DATA EXTRACTS →
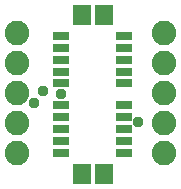
<source format=gbr>
G04 EAGLE Gerber RS-274X export*
G75*
%MOMM*%
%FSLAX34Y34*%
%LPD*%
%INSoldermask Top*%
%IPPOS*%
%AMOC8*
5,1,8,0,0,1.08239X$1,22.5*%
G01*
%ADD10R,1.503200X1.703200*%
%ADD11C,2.082800*%
%ADD12R,1.403200X0.803200*%
%ADD13C,0.959600*%


D10*
X147900Y305500D03*
X166900Y305500D03*
X147900Y170100D03*
X166900Y170100D03*
D11*
X92900Y188200D03*
X92900Y213600D03*
X92900Y239000D03*
X92900Y264400D03*
X92900Y289800D03*
X217900Y188200D03*
X217900Y213600D03*
X217900Y239000D03*
X217900Y264400D03*
X217900Y289800D03*
D12*
X130900Y287100D03*
X130900Y277100D03*
X130900Y267100D03*
X130900Y257100D03*
X130900Y247100D03*
X183900Y247100D03*
X183900Y257100D03*
X183900Y267100D03*
X183900Y277100D03*
X183900Y287100D03*
X130900Y228600D03*
X130900Y218600D03*
X130900Y208600D03*
X130900Y198600D03*
X130900Y188600D03*
X183900Y188600D03*
X183900Y198600D03*
X183900Y208600D03*
X183900Y218600D03*
X183900Y228600D03*
D13*
X115062Y240792D03*
X195834Y214884D03*
X107442Y230886D03*
X130302Y238506D03*
M02*

</source>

EXERCISE AIM → The final stretch of the listing, from the line containing "X115062Y240792D03*" through its last line, both included, is to be output exactly and by itself.

RESULT OF THIS EXERCISE →
X115062Y240792D03*
X195834Y214884D03*
X107442Y230886D03*
X130302Y238506D03*
M02*

</source>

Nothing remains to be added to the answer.